In [None]:
import numpy as np
import matplotlib.pyplot as plt
import pandas as pd
from pandas import Series, DataFrame
import seaborn as sns
from IPython.display import display
import time
from scipy import stats
import hashlib

NUM_PHONES= 4

In [2]:
def get_data(filename):
    start = time.time()
    df1 = pd.read_csv(filename, sep='\t')
    df1 = df1.set_axis(["ATime", "Channel", "Signal", "Source", "Dest", "Seq", "SSID", "BSSID"], axis=1)

    df1["RTime"] = 0
    df1["Tag"] = "X"
    
    

    df1 = df1.drop(["SSID", "BSSID"], axis=1)
    freq_map = {2412: 1, 2437: 6, 2462: 11}
    df1 = df1.replace({"Channel": freq_map})
    
    # df1 = df1[0:1000000]

    for i in range(1, len(df1)):
        df1.loc[i, "Tag"] = str(df1.loc[i - 1, "Channel"]) + "->" + str(df1.loc[i, "Channel"])
        df1.loc[i, "CType"] = "Same" if str(df1.loc[i - 1, "Channel"])  == str(df1.loc[i, "Channel"]) else "Different"
        df1.loc[i, "RTime"] = df1.loc[i, "ATime"] - df1.loc[i - 1, "ATime"]

    df1 = df1.iloc[1:, :]

    df1 = df1.astype({"ATime": np.float32, "RTime": np.float32, "Signal": np.float32})

    end = time.time()
    print("Total Time: ", end - start)
    
    return df1
    

In [None]:
# get the data
df1 = get_data("../data/text/sample21.txt")
df2 = get_data("../data/text/sample22.txt")
df3 = get_data("../data/text/sample23.txt")

In [None]:
df3["Time"] = df3["ATime"] - df3["ATime"].iloc[0]
df3 = df3[(df3.Source == "e8:50:8b:43:b1:20") | (df3.Source =="a8:86:60:da:7d:7b")].sort_values(by="Time")
df3["Phone"] = 4
switch = list(df3[df3.Source == "e8:50:8b:43:b1:20"].index)
df3.loc[switch, "Phone"] = 3

First, we need to make sure we keep only the packets that we are interested in. We'll do this by looking for the MAC address that occurs the most frequently nearby the network cards.

In [None]:
print("Phone 1")
print("#" * 20)
display(df1[df1.Signal > -45].groupby("Source").size().sort_values(ascending=False))
print("#" * 20)
print("Phone 2")
print("#" * 20)
display(df2[df2.Signal > -45].groupby("Source").size().sort_values(ascending=False))

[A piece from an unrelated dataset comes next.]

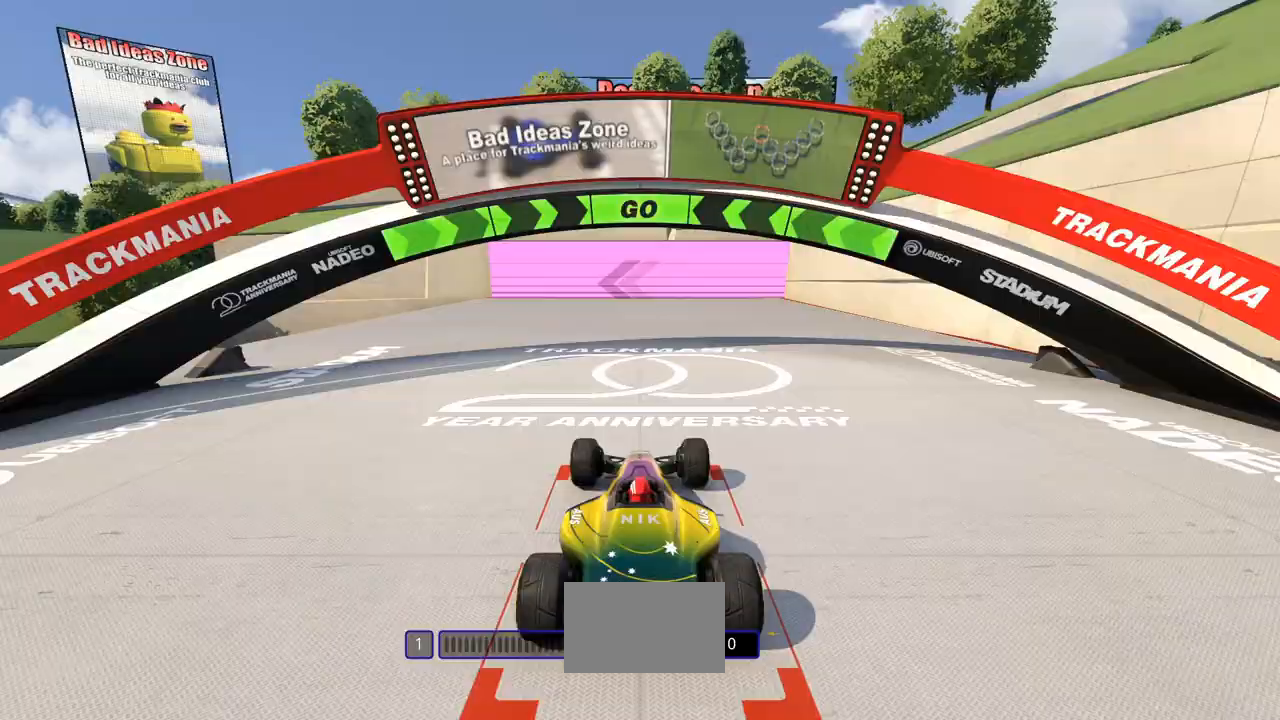
Gameplay with keyboard; each line is a JSON object with the keys held at the frame after it. "events" lists presses ("down") and releases ("up") of "down", "left", "right" and "up" between this image and that frame as [ms after this image, input, new state], when the widget could be followed in between. No other keys are recorded. Mouse input is not recorded.
{"keys": ["left", "up"], "events": [[33, "up", "down"], [133, "left", "down"]]}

Let's see what the summary statistics for each phone looks like:

In [None]:
df1 = df1[df1.Source == "e8:50:8b:43:b1:20"].iloc[0:100000]
df2 = df2[df2.Source == "a8:86:60:da:7d:7b"].iloc[0:100000]

df1["Phone"] = 1
df2["Phone"] = 2

df1["Time"] = df1["ATime"] - df1["ATime"].iloc[0]
df2["Time"] = df2["ATime"] - df2["ATime"].iloc[0]

df = pd.concat([df1, df2, df3])
display(df)

Let's try taking 10000 samples and seeing if there is a preference in channel by phone:

In [None]:

df[["Phone", "Tag", "RTime"]].groupby(["Tag", "Phone"]).describe()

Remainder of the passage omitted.